Frags are just smaller pieces cut from whole coral. They will grow, some faster than others, just make sure your water parameters are good and you have all the supplements you need such as calcium, alkalinity etc...

you can move corals, just make sure they are getting the lighting they need to thrive. If they are on a rock just cut the rock where its foot is and move it wherever you want. If it's in a higher flow and getting blown around then glue the rocks together.


----------



## Reefing Madness (Aug 12, 2011)

A Frag is just a piece of the mother colony, it will grow just like all other corals, based on lighting and water conditions.


----------



## whitetiger61 (Aug 2, 2011)

Itherrien said:


> Hey, I want to know the difference between Frags and whole corrals. Are there any downsides to frags? Will they grow larger? Any information that will be helpful, please post it!
> 
> Also I would like to know about moving corals, is it possible to remove a coral from a rock to a different part of the reed, or from one rock to another, can you do this with frags?

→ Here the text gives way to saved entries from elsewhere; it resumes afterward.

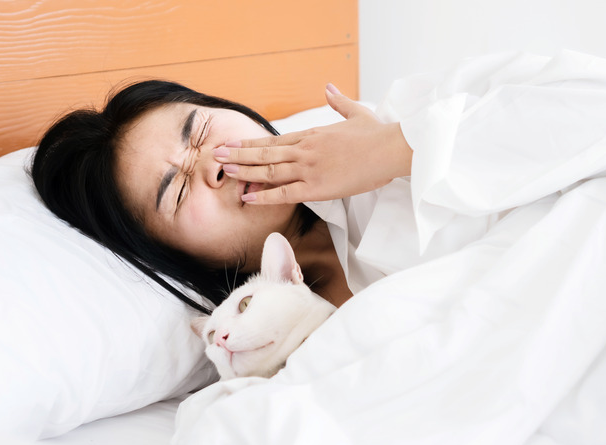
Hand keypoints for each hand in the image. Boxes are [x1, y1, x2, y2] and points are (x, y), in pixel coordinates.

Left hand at [213, 84, 412, 203]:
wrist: (388, 149)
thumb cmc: (376, 135)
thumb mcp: (356, 113)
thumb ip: (338, 102)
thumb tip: (329, 88)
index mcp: (312, 134)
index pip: (274, 140)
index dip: (252, 143)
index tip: (234, 144)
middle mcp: (304, 150)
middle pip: (264, 153)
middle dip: (238, 155)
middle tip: (217, 155)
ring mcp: (308, 168)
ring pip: (268, 170)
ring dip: (244, 171)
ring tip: (224, 171)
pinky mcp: (316, 187)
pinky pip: (284, 193)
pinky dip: (264, 195)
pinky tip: (248, 196)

as stated frag are just smaller pieces off the mother colony..freshly cut fargs after they heal will grow just as fast or faster than the mother colony..generally people cut frags to
1) sell them...or
2) place in a different part of the tank
3) if there is die off on the colony people will try and cut to save part of the colony

starting out a tank i use frags and not whole colonies..i like to carefully place my frags and then watch my reef grow, after all thats the fun of it for me is watching it grow..as far as moving them..depends on the coral..nem's are going to go where they want to go..your not going to stop them, zoanthids you can cut the mat and re glue the mat to a different rock, generally its better just to move the entire rock they are on.

Rick


----------